Planting Seeds of Compassion in Israel

TODAY IS A CELEBRATION DAY. It is the celebration of love over fear, of light over darkness, of attentive open-heartedness over closing and exclusivity, of joy over sadness, of common humanity over isolation.

It is of no use trying to look at your calendar for a holy day coming from any religion or faith. You will not find the answers there because it comes from a celebration of love that began months ago as the pandemic was taking hold around the world. 

In my home country of Israel, as we watched the COVID virus touch so many families and friends, a group of women friends and I created a new compassion program to help our community cultivate inner peace. We called it  PLANTING SEEDS OF COMPASSION and offered it as a bilingual program taught in Hebrew and Arabic for Jews and Arabs in Israel.

One of the secret dreams I had in my pockets since hearing of Mindful Self-Compassion years earlier was to offer these transformative practices to the people of my country—Jews and Arabs alike. Learning and teaching Mindful Self-Compassion is a privilege by itself and I am grateful to Chris Germer and Kristin Neff who dreamed and created this well-tailored program and who inspired my dream, which I silently kept as I waited for its moment to appear on the surface again. It’s hard to imagine a silver lining inside the pandemic, but I would include this program as one.

This ripple effect brought together a beautiful circle of women whose intention was, and still is,  to heal the collective trauma as well as the personal, ancestral, cultural, and planetary traumas that common humanity experiences. With a vision in our eyes, conviction in our guts, and a determination to serve the best we could, we gathered as one. Recognizing the mutual suffering that we all share, we were able to bring a healing vibration to this part of the planet that is in such a need for mutual compassion. 

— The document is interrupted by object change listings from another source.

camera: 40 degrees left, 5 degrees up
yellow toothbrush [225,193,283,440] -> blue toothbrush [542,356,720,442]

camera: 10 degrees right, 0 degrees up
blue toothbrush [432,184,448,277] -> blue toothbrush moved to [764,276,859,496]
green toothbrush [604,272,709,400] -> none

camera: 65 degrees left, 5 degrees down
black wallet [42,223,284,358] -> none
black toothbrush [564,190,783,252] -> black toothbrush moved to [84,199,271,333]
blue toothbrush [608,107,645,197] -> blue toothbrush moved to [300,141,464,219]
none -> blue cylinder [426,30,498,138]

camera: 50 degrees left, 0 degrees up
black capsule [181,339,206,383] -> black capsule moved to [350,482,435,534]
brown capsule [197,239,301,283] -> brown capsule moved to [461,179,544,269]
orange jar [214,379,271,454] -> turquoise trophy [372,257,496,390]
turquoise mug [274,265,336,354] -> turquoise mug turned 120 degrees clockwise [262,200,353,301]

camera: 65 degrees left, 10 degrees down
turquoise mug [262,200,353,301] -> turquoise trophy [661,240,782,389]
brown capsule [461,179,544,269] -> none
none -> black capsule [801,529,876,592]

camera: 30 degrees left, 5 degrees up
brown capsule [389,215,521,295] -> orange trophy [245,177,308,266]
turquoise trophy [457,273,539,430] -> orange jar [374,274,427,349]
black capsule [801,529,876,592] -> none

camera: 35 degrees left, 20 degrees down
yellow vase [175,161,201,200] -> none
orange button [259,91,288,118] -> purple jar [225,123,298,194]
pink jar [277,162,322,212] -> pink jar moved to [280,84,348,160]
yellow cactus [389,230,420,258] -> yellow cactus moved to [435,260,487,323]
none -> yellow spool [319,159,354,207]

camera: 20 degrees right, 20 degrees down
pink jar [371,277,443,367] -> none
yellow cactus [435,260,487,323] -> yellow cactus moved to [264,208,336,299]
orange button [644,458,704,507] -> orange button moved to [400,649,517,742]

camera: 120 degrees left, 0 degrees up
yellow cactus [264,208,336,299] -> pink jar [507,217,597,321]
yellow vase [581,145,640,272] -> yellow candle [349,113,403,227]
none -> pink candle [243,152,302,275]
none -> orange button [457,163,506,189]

For the first time, Arabs and Jews sat together and learned a mutual MSC program in the languages that touch the deepest part of their hearts—their mother and father tongues. Without struggles or politics involved (although politics is always associated with any action done here) and no peace organizations supporting us (as far as we know), our small circle of women began planting seeds of compassion. These are tiny seeds but very meaningful to our hearts. We might never get to sit under the trees from which these seeds will grow. However, we felt an urge to make this move, believing that while we may not move mountains, we can attempt to make small differences with caring attention on the land we live in and with the people we meet. 

We trust our efforts will continue this vibration of compassion in ways that are still invisible to us yet if we link our intention to a higher vision, the dream will manifest itself. 

I am grateful for all the love, opportunities, and interconnections that have led us to this moment. I am grateful for everything and everyone being my teacher. In some way or another we are all interconnected, we all are human beings and go through similar life phases. Supporting ourselves and each other is the least we can do on this journey. This is what creates a circle of compassion.

I am grateful for all the ancestors, teachers, friends, family and nature itself that made this pregnancy and birth of compassion possible. I am grateful to the wise and intimate circle of midwives made out of the gentle, believing hearts of so many amazing people gathered to contribute to that healing. And I am deeply grateful for being alive. 

In the hardest of times, it is up to us  to shine our brightest and to evolve together. Our circle of women is helping each other do that by planting seeds of compassion, and then letting go of what may come. Planting seeds of love without expecting love in return. Planting seeds of peace, without expecting the world to always be peaceful. 

In the end, this is what we can do—plant our seeds, water the plants, and then let them take their own course, while celebrating each other and our growing community of compassion.

 

As my brother, Nimo says:

 Whatever grows will grow,
Whatever dies will die,
Whatever works will work,
Whatever flies will fly,
Whatever fails will fail,
What’s meant to soar will soar,
We are planting seeds, nothing more.

https://youtu.be/5AmqYcWjBmc

Thank you for celebrating with us and listening with your amazing hearts.